● Given passage
* * * * * * *

The way you’ll work with higher kinded types most of the time is in the following pattern:

  1. Create an instance of your own type. For example, Maybe<T>.
  2. Work with this value by using all the functionality available for its Kind abstraction.
  3. Finally, you can get your own concrete type back by using the fix function.

Arrow Data Types

In the previous paragraph, you had to create the Of type for the Maybe type because Kotlin is missing a way to represent the concept of a type constructor. Fortunately, you don’t have to create all that code because Arrow will do it for you using the @higherkind annotation.

Replace all the code in the Maybe.kt file with the following:

package rw

import arrow.higherkind

@higherkind
sealed class Maybe<out A> : MaybeOf<A> {
  companion object
}

data class Some<T>(val value: T) : Maybe<T>()
object None : Maybe<Nothing>()

Note the presence of an empty companion object, which is required since Arrow uses it as the anchor point for some generated code.

* * * * * * *

● Information supplied
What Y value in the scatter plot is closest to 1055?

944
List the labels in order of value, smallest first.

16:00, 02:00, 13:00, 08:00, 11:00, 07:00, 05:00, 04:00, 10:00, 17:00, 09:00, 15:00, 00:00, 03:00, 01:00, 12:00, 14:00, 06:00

* * * * * * *

● Apply what you read
a) In the text on Kotlin and Arrow, which annotation lets Arrow generate the Of type for you?
b) Duplicate the part of the Kotlin and Arrow text starting with "import arrow.higherkind" and going on through "None : Maybe<Nothing>()".
The material has nothing to do with the text on Kotlin and Arrow.

● Responses to the exercise
a) The @higherkind annotation.

b)
import arrow.higherkind

@higherkind
sealed class Maybe<out A> : MaybeOf<A> {
  companion object
}

data class Some<T>(val value: T) : Maybe<T>()
object None : Maybe<Nothing>()